Le Service de police de l'agglomération de Longueuil (SPAL) a dévoilé hier le visage de la prostitution sur son territoire : 108 personnes exploitées sexuellement ou en danger de l'être et 37 proxénètes.

Mis à jour le 24 janv. 2019
SUZANNE COLPRON  LA PRESSE

Un visage extrêmement troublant, d'autant que l'âge d'entrée moyen dans la prostitution est de 14 ans. 

Devant cette situation, le SPAL a annoncé la mise sur pied d'une équipe intégrée d'intervention et de soutien aux prostituées, qui s'inspire des meilleures pratiques au Canada, aux États-Unis et ailleurs dans le monde, notamment en Scandinavie. 

Ce projet novateur, unique au Québec, bénéficie d'une aide fédérale de 852 000 $ sur une période de cinq ans. 

Laissées à elles-mêmes

Les personnes visées sont en premier lieu les jeunes prostituées de 17 à 25 ans, qui sont bien souvent laissées à elles-mêmes quand elles sortent des centres jeunesse.

Une coordonnatrice responsable du volet psychosocial et une policière ont été recrutées pour repérer celles qui désirent s'en sortir et leur tendre la main. Joëlle Safadi et Fannie Perras du SPAL vont travailler de concert avec plusieurs organismes communautaires de l'agglomération et du réseau de la santé, dont le Centre intégré de santé et de services sociaux de la Montérégie-Est (CISSS-ME). L'idée est de faire connaître le projet aux filles en danger ou victimes d'exploitation sexuelle et d'assurer une meilleure transition au moment de leur départ du CISSS-ME à 18 ans. 

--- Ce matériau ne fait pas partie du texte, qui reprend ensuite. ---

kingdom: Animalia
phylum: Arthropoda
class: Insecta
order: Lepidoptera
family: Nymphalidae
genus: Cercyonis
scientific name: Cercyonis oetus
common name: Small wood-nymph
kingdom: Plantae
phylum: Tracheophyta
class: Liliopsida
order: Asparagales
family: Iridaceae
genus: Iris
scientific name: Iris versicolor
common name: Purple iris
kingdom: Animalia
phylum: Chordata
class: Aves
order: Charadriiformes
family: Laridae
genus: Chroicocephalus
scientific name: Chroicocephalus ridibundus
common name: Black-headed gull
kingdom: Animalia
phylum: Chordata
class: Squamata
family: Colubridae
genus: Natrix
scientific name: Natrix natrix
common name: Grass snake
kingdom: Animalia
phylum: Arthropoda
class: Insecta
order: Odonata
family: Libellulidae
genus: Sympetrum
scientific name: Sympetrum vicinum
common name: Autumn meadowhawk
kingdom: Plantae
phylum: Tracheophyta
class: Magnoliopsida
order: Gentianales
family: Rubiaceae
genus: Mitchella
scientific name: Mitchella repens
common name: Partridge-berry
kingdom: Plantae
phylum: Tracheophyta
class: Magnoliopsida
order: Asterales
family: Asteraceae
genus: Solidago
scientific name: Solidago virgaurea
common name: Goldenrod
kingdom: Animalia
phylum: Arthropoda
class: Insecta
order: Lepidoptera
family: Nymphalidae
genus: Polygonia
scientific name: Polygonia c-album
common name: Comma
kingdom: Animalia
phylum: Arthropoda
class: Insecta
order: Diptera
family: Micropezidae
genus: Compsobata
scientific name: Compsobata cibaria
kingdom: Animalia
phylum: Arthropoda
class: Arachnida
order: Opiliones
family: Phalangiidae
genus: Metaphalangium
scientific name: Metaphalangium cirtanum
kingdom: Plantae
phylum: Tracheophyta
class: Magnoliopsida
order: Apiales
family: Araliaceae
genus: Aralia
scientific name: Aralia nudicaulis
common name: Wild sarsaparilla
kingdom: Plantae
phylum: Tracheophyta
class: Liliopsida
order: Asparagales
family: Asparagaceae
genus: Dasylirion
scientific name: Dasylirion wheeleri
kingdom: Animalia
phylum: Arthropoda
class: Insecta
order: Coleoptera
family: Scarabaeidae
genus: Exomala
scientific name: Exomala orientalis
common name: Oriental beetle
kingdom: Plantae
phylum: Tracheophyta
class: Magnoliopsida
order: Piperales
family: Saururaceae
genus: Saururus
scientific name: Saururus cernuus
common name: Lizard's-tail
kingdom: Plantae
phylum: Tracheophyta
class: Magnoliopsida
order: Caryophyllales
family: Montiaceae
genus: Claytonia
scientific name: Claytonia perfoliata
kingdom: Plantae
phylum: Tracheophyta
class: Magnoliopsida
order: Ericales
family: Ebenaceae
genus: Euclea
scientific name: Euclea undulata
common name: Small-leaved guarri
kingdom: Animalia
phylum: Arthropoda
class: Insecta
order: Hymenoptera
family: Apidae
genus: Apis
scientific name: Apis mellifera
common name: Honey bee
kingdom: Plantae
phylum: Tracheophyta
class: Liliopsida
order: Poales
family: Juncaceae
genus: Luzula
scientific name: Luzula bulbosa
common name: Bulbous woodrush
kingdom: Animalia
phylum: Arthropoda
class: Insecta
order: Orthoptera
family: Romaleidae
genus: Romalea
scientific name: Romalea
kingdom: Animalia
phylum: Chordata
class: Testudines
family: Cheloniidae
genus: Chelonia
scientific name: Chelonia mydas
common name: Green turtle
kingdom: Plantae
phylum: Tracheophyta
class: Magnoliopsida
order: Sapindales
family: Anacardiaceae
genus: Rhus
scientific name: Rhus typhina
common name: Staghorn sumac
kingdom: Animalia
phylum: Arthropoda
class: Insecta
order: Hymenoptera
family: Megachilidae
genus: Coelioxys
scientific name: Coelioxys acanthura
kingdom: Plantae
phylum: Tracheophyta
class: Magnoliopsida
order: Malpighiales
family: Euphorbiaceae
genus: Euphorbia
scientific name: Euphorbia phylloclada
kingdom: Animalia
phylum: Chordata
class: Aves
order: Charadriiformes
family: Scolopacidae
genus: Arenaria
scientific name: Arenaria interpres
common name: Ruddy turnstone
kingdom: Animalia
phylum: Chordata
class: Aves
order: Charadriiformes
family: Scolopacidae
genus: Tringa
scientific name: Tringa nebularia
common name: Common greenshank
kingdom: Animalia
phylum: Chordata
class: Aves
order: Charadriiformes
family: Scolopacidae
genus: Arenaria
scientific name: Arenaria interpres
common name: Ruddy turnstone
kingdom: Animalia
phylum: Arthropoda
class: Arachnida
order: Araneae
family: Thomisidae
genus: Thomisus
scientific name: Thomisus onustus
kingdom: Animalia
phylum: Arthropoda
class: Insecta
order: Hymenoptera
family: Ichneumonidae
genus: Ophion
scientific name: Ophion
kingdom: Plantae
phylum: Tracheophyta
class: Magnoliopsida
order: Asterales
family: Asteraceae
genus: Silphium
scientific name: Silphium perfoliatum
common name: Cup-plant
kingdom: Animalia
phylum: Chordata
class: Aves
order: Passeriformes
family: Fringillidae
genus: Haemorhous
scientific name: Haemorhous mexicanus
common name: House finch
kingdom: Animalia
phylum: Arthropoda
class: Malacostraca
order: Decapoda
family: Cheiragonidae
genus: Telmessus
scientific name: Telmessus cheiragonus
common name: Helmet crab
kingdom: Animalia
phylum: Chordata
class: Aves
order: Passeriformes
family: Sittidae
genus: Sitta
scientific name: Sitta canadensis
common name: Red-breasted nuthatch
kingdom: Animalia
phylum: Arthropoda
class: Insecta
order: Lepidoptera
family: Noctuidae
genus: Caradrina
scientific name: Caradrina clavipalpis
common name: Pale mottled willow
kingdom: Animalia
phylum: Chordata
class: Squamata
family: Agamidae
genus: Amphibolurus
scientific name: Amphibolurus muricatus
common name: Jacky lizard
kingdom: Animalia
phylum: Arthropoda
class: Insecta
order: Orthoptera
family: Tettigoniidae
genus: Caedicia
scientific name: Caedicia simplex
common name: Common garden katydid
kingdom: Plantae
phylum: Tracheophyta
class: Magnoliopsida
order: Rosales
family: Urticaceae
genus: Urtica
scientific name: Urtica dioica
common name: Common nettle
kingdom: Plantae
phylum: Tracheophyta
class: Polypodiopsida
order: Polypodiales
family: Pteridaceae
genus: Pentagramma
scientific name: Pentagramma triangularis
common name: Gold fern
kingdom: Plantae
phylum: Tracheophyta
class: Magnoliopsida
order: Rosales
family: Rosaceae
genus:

L'organisme Le 2159 collabore aussi au projet pour offrir de l'accompagnement et de l'hébergement aux victimes dans le besoin, tout comme le CISSS de la Montérégie-Ouest et l'organisme Concertation des luttes contre l'exploitation sexuelle qui vont donner des services professionnels de soutien et des formations. 

« Le proxénète isole encore plus la fille quand elle est laissée à elle-même à 18 ans. Ça devient encore plus difficile pour elle de se sortir de la prostitution. » - L'agent Ghyslain Vallières du Service de police de l'agglomération de Longueuil

« La fille est sur une île déserte. Elle est toute seule. Nous, on est une bouée de sauvetage, un escalier de secours », ajoute l'agent Vallières.

Une approche humaine 

La nouvelle équipe d'intervention mise sur une approche humaine plutôt que pénale ou judiciaire. 

« Auparavant, précise l'agent Vallières, la jeune fille avait peur d'aller voir la police parce qu'elle craignait qu'on lui demande d'aller à la cour, de revoir son proxénète ou d'être retracée par lui. Aujourd'hui, on ne va plus lui parler des aspects judiciaires, mais on va l'aider à régler ses problèmes d'hébergement, de toxicomanie et de santé. » 

Avec ce projet, le SPAL espère rejoindre 375 victimes ou personnes à risque d'être exploitées sexuellement au cours des cinq prochaines années. Il assure qu'il ne va pas pour autant cesser de traquer les proxénètes et les clients. « Au contraire, on va mettre plus de pression sur les proxénètes », affirme l'inspecteur Simon Crépeau du SPAL.